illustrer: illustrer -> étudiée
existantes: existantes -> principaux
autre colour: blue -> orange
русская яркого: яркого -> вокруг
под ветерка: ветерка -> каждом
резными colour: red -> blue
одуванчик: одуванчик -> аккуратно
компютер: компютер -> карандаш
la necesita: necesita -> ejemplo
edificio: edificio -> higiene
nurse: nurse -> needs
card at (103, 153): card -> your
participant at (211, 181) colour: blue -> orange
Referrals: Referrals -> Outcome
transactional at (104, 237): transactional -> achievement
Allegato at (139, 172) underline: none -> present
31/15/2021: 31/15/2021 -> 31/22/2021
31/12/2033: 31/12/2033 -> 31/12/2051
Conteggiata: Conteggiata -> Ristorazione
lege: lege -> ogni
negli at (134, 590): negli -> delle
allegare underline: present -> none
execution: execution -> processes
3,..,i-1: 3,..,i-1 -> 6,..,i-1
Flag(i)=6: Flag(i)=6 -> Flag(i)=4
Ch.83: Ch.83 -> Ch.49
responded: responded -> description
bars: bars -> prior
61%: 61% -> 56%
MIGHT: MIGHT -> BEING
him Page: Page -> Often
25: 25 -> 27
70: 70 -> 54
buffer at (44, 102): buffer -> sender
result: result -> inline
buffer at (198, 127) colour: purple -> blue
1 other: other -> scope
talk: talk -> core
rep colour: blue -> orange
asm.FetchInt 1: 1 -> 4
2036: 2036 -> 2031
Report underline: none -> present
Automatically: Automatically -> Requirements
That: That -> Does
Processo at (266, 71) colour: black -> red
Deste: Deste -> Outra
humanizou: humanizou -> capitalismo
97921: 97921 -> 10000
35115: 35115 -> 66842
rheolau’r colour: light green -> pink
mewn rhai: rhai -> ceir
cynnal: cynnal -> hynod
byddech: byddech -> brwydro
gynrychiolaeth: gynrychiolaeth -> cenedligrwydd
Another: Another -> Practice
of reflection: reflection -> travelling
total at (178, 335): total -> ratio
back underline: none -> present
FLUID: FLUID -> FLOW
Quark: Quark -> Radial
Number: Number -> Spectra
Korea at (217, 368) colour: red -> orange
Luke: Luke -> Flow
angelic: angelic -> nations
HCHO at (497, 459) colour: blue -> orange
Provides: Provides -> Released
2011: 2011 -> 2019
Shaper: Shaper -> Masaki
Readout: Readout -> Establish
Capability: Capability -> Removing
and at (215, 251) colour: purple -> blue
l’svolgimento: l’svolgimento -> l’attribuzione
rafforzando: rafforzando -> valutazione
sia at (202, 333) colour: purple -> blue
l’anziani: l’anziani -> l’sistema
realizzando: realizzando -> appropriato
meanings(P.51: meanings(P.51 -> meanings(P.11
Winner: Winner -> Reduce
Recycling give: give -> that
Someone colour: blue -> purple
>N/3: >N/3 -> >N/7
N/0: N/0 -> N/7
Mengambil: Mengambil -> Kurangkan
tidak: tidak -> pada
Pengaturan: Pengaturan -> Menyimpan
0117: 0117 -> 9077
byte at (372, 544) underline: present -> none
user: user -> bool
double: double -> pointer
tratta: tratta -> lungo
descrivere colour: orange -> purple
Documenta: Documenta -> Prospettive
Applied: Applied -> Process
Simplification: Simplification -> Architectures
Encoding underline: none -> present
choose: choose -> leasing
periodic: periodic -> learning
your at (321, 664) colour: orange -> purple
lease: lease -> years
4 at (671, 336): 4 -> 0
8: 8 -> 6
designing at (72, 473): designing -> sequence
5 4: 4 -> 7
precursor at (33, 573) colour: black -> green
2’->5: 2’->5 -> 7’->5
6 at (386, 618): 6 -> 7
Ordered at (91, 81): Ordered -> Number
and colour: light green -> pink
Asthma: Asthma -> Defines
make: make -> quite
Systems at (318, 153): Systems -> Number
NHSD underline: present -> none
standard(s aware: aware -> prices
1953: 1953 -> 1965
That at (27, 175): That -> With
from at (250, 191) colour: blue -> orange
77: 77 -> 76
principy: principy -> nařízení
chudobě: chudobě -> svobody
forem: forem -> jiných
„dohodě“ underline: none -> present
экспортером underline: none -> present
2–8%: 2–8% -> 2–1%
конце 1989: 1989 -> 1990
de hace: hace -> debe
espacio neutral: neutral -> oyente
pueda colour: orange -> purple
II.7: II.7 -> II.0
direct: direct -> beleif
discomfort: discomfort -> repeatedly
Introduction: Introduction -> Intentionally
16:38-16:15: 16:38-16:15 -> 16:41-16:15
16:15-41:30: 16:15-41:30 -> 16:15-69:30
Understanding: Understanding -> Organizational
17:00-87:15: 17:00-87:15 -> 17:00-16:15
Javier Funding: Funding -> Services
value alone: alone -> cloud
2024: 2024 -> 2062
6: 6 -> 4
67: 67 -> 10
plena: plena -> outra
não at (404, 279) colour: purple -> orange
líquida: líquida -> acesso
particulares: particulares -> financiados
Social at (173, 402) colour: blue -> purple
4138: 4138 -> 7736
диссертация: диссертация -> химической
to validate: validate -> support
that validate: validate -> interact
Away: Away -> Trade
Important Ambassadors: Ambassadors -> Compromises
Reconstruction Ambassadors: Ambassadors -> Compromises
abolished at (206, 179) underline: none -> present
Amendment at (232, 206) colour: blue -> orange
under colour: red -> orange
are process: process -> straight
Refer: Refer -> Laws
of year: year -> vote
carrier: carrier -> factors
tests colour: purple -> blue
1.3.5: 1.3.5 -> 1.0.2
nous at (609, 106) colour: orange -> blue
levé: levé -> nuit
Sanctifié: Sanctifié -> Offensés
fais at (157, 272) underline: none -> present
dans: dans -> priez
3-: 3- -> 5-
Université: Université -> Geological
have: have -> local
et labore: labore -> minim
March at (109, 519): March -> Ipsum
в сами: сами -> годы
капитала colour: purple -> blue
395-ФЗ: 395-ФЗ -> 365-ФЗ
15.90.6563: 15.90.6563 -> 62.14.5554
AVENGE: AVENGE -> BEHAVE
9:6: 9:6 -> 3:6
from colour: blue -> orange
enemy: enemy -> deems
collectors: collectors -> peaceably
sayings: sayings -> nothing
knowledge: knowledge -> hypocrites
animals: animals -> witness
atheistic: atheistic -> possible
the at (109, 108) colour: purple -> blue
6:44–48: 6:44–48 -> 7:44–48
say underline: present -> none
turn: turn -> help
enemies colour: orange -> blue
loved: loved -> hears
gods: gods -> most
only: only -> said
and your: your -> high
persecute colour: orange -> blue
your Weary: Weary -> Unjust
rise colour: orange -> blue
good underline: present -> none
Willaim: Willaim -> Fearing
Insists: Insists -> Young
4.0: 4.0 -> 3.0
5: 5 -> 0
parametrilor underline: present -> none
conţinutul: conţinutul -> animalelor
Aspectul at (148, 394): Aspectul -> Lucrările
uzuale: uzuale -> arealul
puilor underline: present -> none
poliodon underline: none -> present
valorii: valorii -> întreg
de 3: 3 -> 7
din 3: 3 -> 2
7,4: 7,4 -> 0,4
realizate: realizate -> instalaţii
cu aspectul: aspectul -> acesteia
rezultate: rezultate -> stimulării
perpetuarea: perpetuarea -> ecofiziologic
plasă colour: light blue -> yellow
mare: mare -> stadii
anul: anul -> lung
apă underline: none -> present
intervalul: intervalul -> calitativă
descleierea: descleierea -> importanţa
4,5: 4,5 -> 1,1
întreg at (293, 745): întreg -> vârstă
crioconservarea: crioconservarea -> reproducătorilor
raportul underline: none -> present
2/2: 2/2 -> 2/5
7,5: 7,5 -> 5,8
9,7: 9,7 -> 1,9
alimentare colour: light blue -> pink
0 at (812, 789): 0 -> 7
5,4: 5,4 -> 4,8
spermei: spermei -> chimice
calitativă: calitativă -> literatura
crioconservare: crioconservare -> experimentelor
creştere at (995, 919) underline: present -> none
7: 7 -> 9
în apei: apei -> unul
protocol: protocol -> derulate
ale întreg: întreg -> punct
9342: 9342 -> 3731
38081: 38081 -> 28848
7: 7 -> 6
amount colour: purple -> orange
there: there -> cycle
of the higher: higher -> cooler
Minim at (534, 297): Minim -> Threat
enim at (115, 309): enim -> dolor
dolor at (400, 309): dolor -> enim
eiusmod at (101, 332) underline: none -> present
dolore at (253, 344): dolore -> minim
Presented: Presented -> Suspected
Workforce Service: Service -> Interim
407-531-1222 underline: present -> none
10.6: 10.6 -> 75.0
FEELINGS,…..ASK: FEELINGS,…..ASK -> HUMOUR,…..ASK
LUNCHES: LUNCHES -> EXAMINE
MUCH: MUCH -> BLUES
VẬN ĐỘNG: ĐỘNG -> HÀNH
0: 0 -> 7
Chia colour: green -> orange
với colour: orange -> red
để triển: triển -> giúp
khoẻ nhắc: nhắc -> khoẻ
********************
◆ **Directive**
Render the material above as a JSON list of strings, one string per line with blank lines left out, starting at its first line and ending at the line that contains "2011: 2011 -> 2019", both included.

◆ **Response to the exercise**
[
  "illustrer: illustrer -> étudiée",
  "existantes: existantes -> principaux",
  "autre colour: blue -> orange",
  "русская яркого: яркого -> вокруг",
  "под ветерка: ветерка -> каждом",
  "резными colour: red -> blue",
  "одуванчик: одуванчик -> аккуратно",
  "компютер: компютер -> карандаш",
  "la necesita: necesita -> ejemplo",
  "edificio: edificio -> higiene",
  "nurse: nurse -> needs",
  "card at (103, 153): card -> your",
  "participant at (211, 181) colour: blue -> orange",
  "Referrals: Referrals -> Outcome",
  "transactional at (104, 237): transactional -> achievement",
  "Allegato at (139, 172) underline: none -> present",
  "31/15/2021: 31/15/2021 -> 31/22/2021",
  "31/12/2033: 31/12/2033 -> 31/12/2051",
  "Conteggiata: Conteggiata -> Ristorazione",
  "lege: lege -> ogni",
  "negli at (134, 590): negli -> delle",
  "allegare underline: present -> none",
  "execution: execution -> processes",
  "3,..,i-1: 3,..,i-1 -> 6,..,i-1",
  "Flag(i)=6: Flag(i)=6 -> Flag(i)=4",
  "Ch.83: Ch.83 -> Ch.49",
  "responded: responded -> description",
  "bars: bars -> prior",
  "61%: 61% -> 56%",
  "MIGHT: MIGHT -> BEING",
  "him Page: Page -> Often",
  "25: 25 -> 27",
  "70: 70 -> 54",
  "buffer at (44, 102): buffer -> sender",
  "result: result -> inline",
  "buffer at (198, 127) colour: purple -> blue",
  "1 other: other -> scope",
  "talk: talk -> core",
  "rep colour: blue -> orange",
  "asm.FetchInt 1: 1 -> 4",
  "2036: 2036 -> 2031",
  "Report underline: none -> present",
  "Automatically: Automatically -> Requirements",
  "That: That -> Does",
  "Processo at (266, 71) colour: black -> red",
  "Deste: Deste -> Outra",
  "humanizou: humanizou -> capitalismo",
  "97921: 97921 -> 10000",
  "35115: 35115 -> 66842",
  "rheolau’r colour: light green -> pink",
  "mewn rhai: rhai -> ceir",
  "cynnal: cynnal -> hynod",
  "byddech: byddech -> brwydro",
  "gynrychiolaeth: gynrychiolaeth -> cenedligrwydd",
  "Another: Another -> Practice",
  "of reflection: reflection -> travelling",
  "total at (178, 335): total -> ratio",
  "back underline: none -> present",
  "FLUID: FLUID -> FLOW",
  "Quark: Quark -> Radial",
  "Number: Number -> Spectra",
  "Korea at (217, 368) colour: red -> orange",
  "Luke: Luke -> Flow",
  "angelic: angelic -> nations",
  "HCHO at (497, 459) colour: blue -> orange",
  "Provides: Provides -> Released",
  "2011: 2011 -> 2019"
]